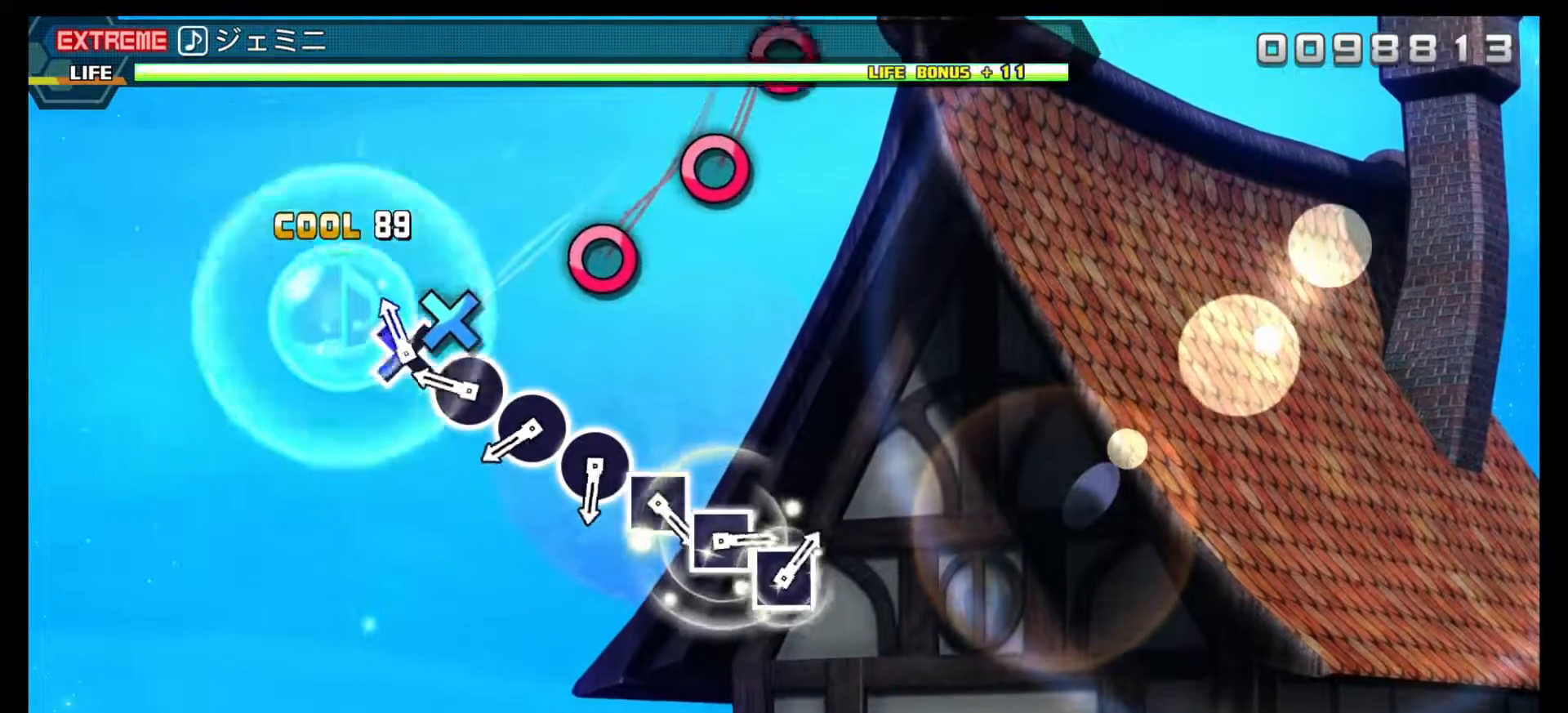
{"buttons": ["CIRCLE"], "events": [[150, "DPAD_DOWN", "down"], [233, "DPAD_DOWN", "up"], [500, "CIRCLE", "down"]]}
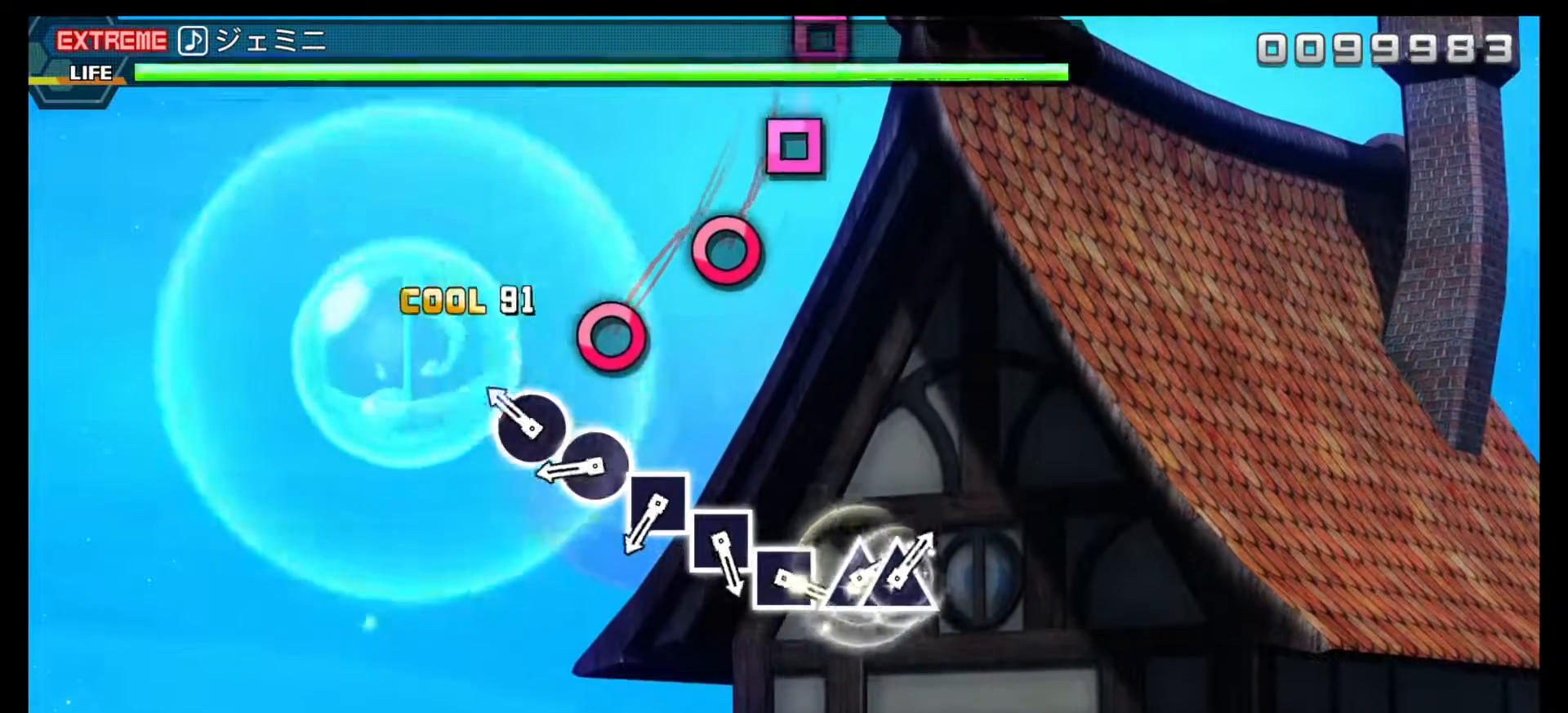
{"buttons": [], "events": [[117, "CIRCLE", "up"], [300, "CIRCLE", "down"], [417, "CIRCLE", "up"]]}
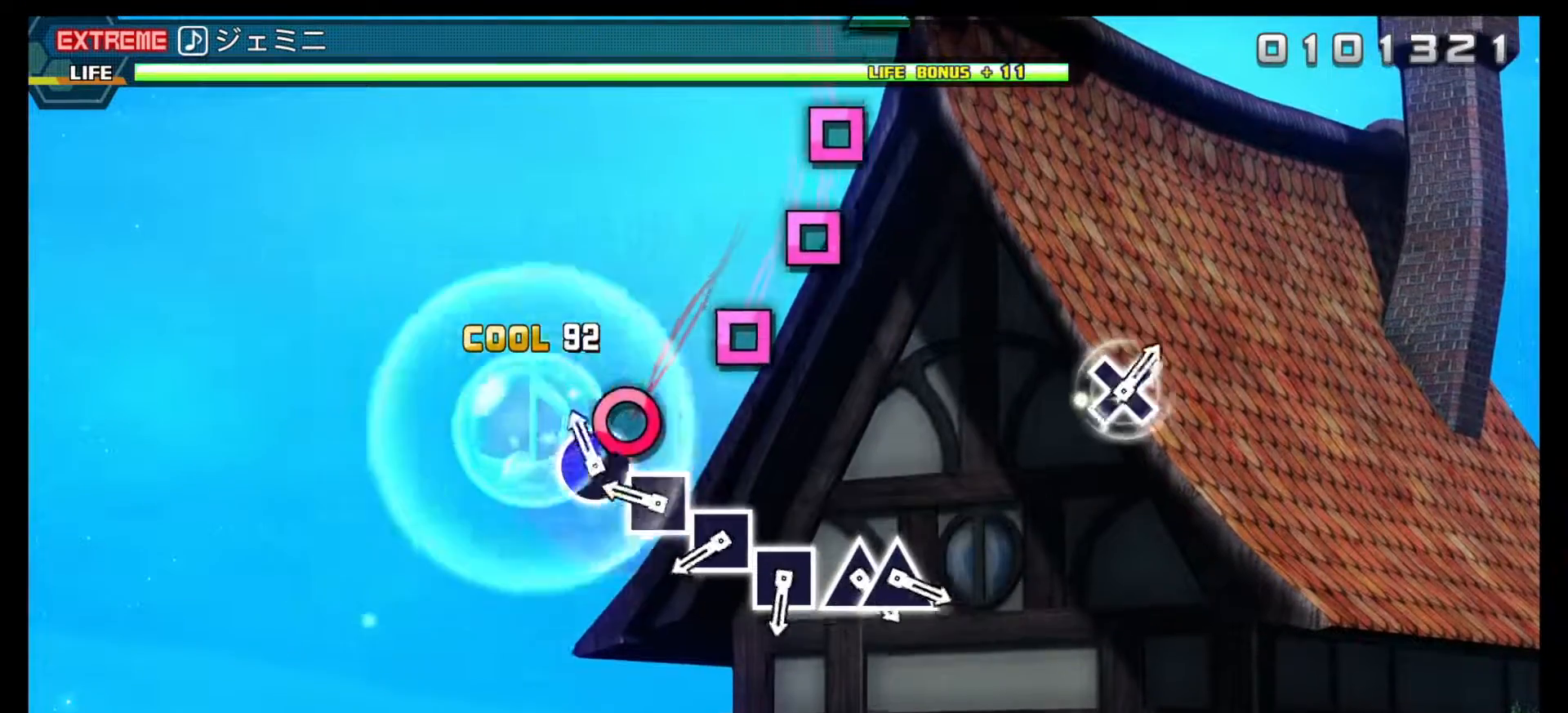
{"buttons": ["DPAD_RIGHT"], "events": [[150, "CIRCLE", "down"], [250, "CIRCLE", "up"], [500, "DPAD_RIGHT", "down"]]}
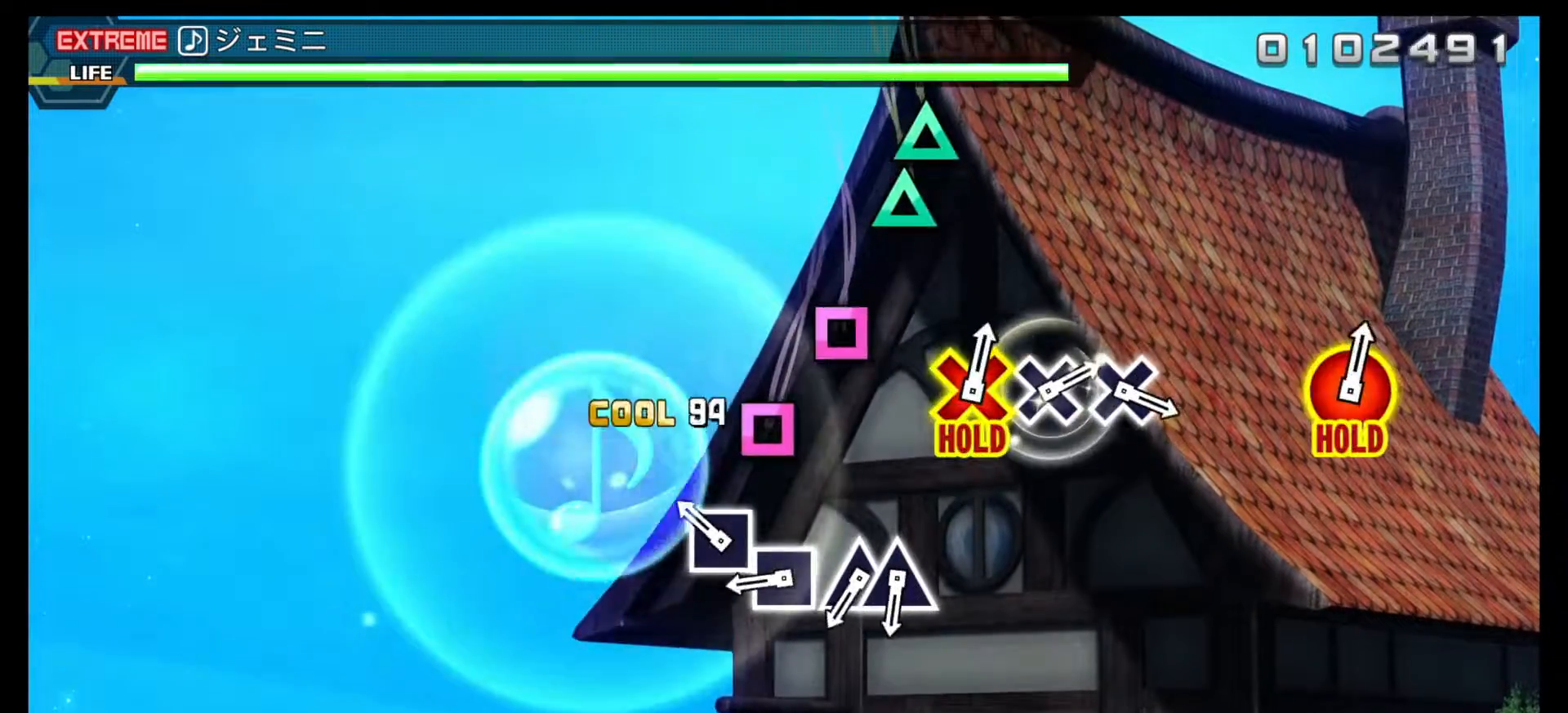
{"buttons": [], "events": [[117, "DPAD_RIGHT", "up"], [333, "DPAD_RIGHT", "down"], [450, "DPAD_RIGHT", "up"]]}
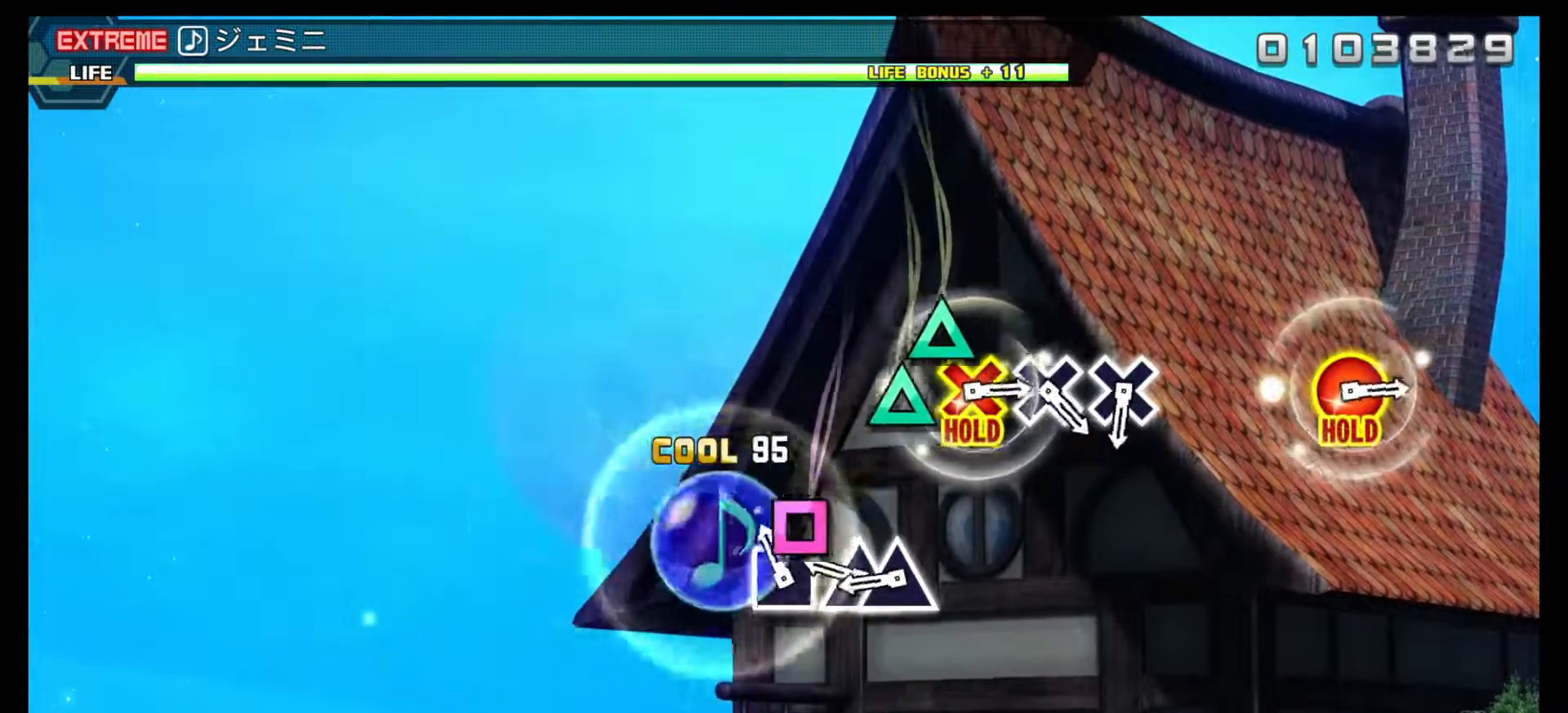
{"buttons": ["DPAD_UP"], "events": [[150, "DPAD_RIGHT", "down"], [233, "DPAD_RIGHT", "up"], [500, "DPAD_UP", "down"]]}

#### Exercise prompt
How many lines above include the word "CIRCLE"? Answer with the number alone.

#### Task response
3